Let's say I wanted to use libc in Python. This can be easily done by

from ctypes import CDLL
from ctypes.util import find_library

libc_path = find_library('c')
libc = CDLL(libc_path)

Now, I know I could use ldconfig to get libc's abspath, but is there a way to acquire it from the CDLL object? Is there something that can be done with its _handle?

Update: Ok.

libdl = find_library('dl')
RTLD_DI_LINKMAP = 2
//libdl.dlinfo(libc._handle, RTLD_DI_LINKMAP, ???)

I need to redefine the link_map struct then?!

Answer 1

A handle in this context is basically a reference to the memory mapped library file.

However there are existing ways to achieve what what you want with the help of OS functions.

windows: Windows provides an API for this purpose called GetModuleFileName. Some example of usage is already here.
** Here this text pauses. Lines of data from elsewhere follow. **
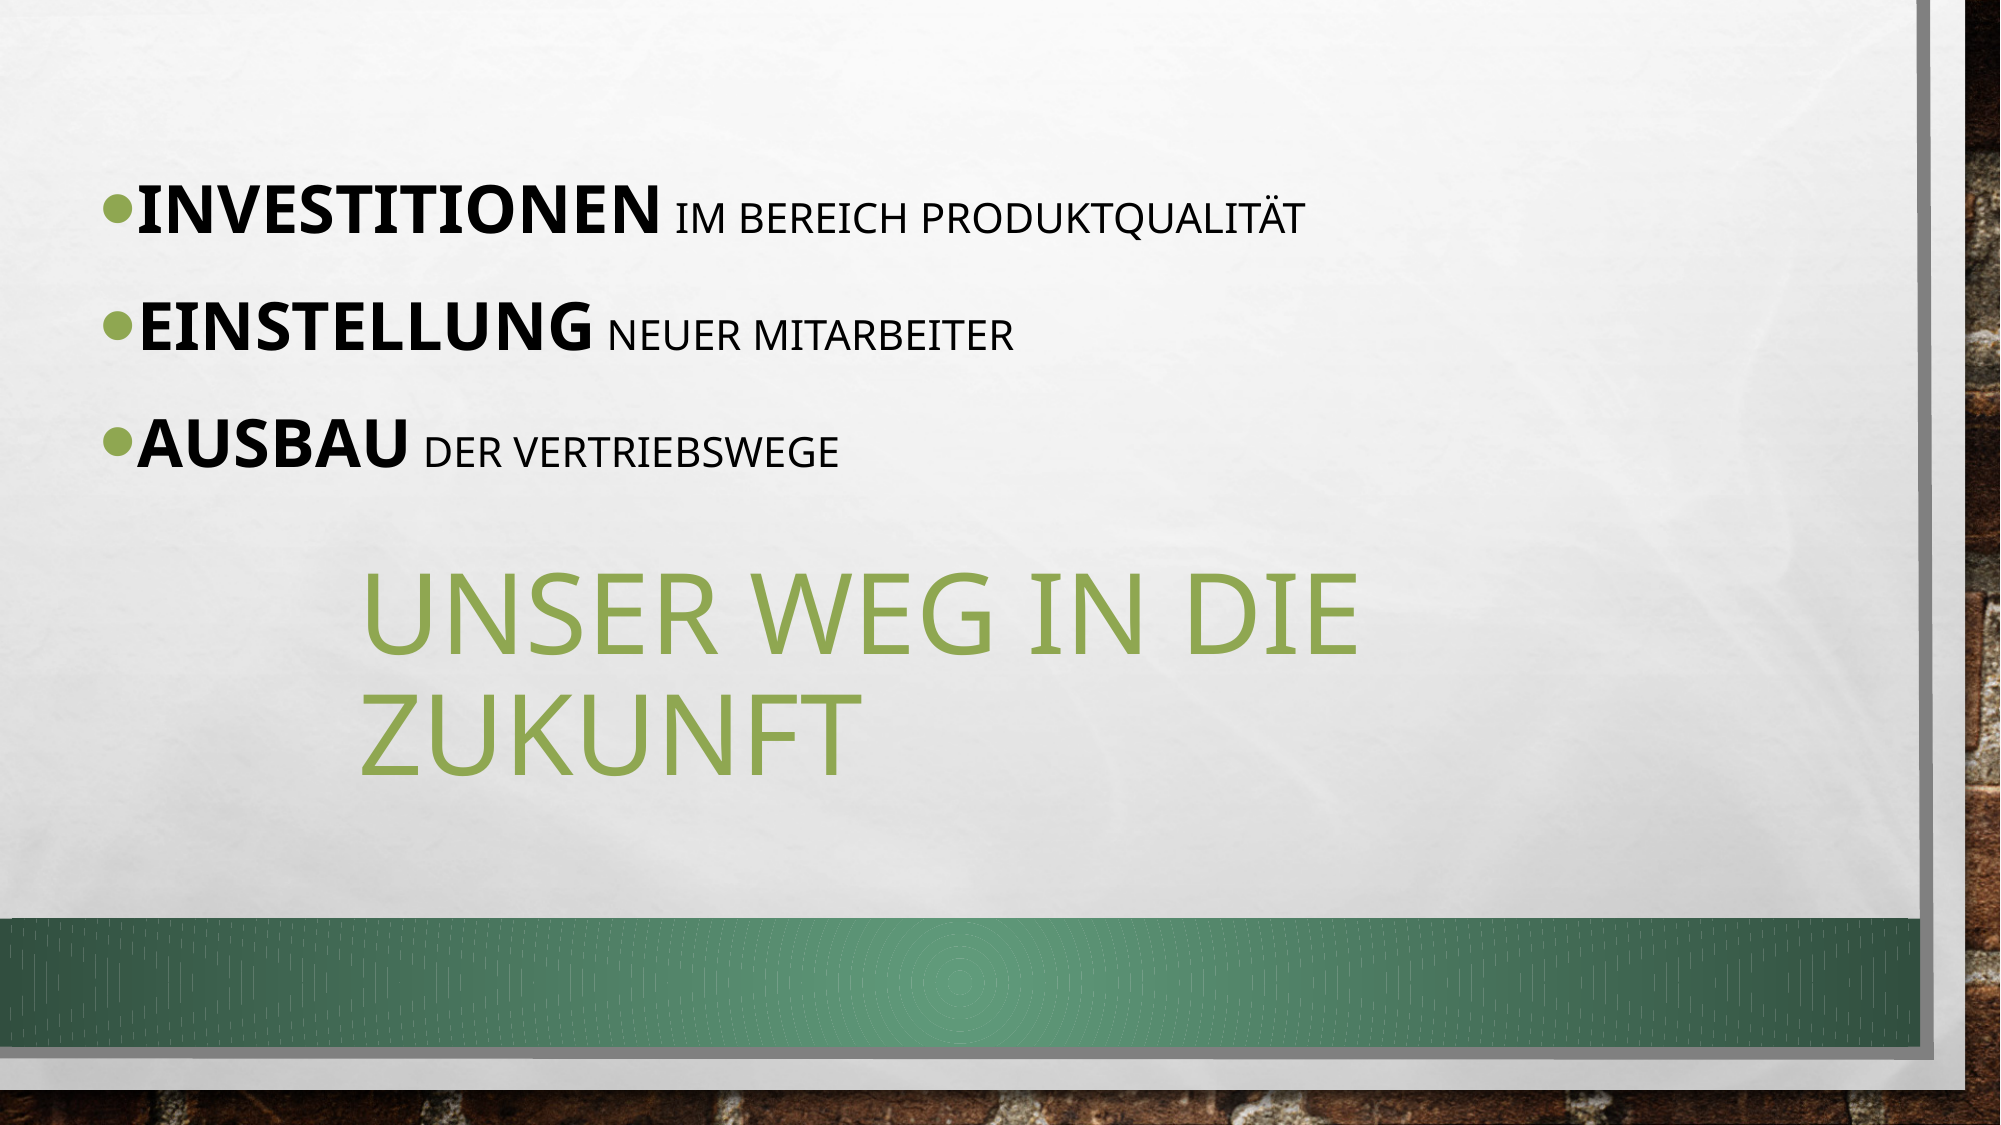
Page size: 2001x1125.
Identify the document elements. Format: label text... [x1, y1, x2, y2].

picture [0, 0, 2000, 1125]
list Investitionen im Bereich Produktqualität Einstellung neuer Mitarbeiter Ausbau der Vertriebswege [85, 84, 1791, 629]
title Unser Weg in die Zukunft [343, 629, 1607, 810]
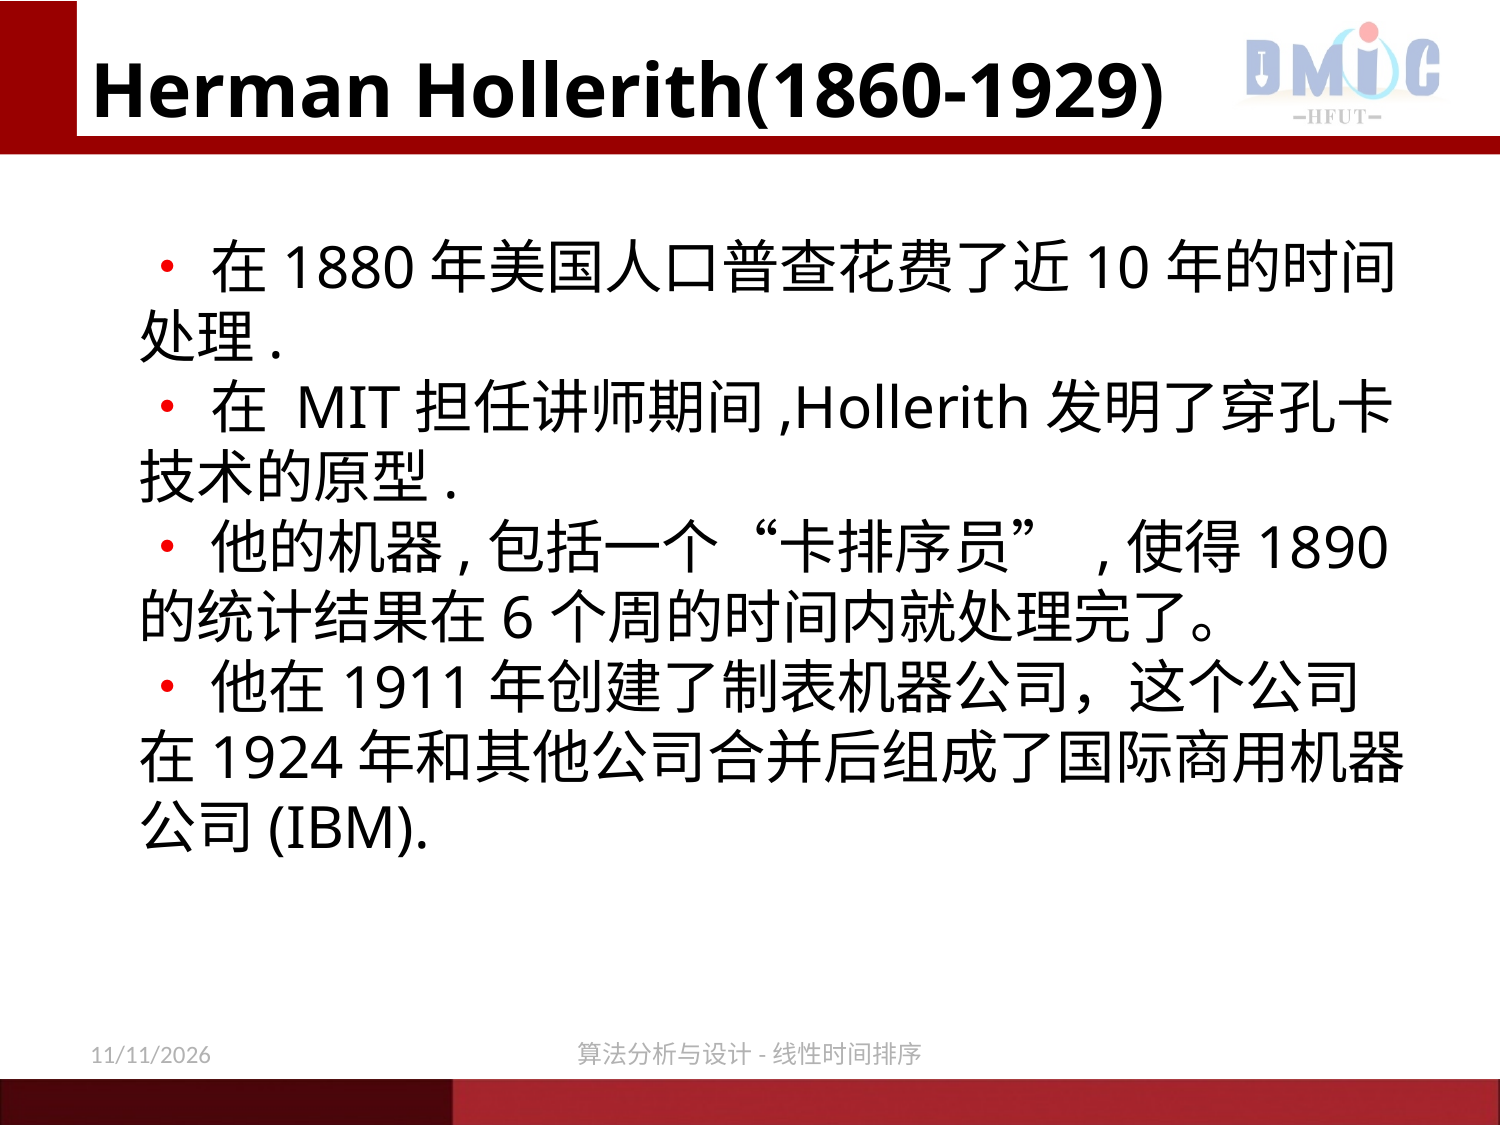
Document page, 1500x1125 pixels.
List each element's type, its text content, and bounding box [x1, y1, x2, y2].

linux: There is existing a dlinfo function for this purpose, see here.

---

I played around with ctypes and here is my solution for linux based Systems. I have zero knowledge of ctypes so far, if there are any suggestions for improvement I appreciate them.

from ctypes import *
from ctypes.util import find_library

#linkmap structure, we only need the second entry
class LINKMAP(Structure):
    _fields_ = [
        ("l_addr", c_void_p),
        ("l_name", c_char_p)
    ]

libc = CDLL(find_library('c'))
libdl = CDLL(find_library('dl'))

dlinfo = libdl.dlinfo
dlinfo.argtypes  = c_void_p, c_int, c_void_p
dlinfo.restype = c_int

#gets typecasted later, I dont know how to create a ctypes struct pointer instance
lmptr = c_void_p()

#2 equals RTLD_DI_LINKMAP, pass pointer by reference
dlinfo(libc._handle, 2, byref(lmptr))

#typecast to a linkmap pointer and retrieve the name.
abspath = cast(lmptr, POINTER(LINKMAP)).contents.l_name

print(abspath)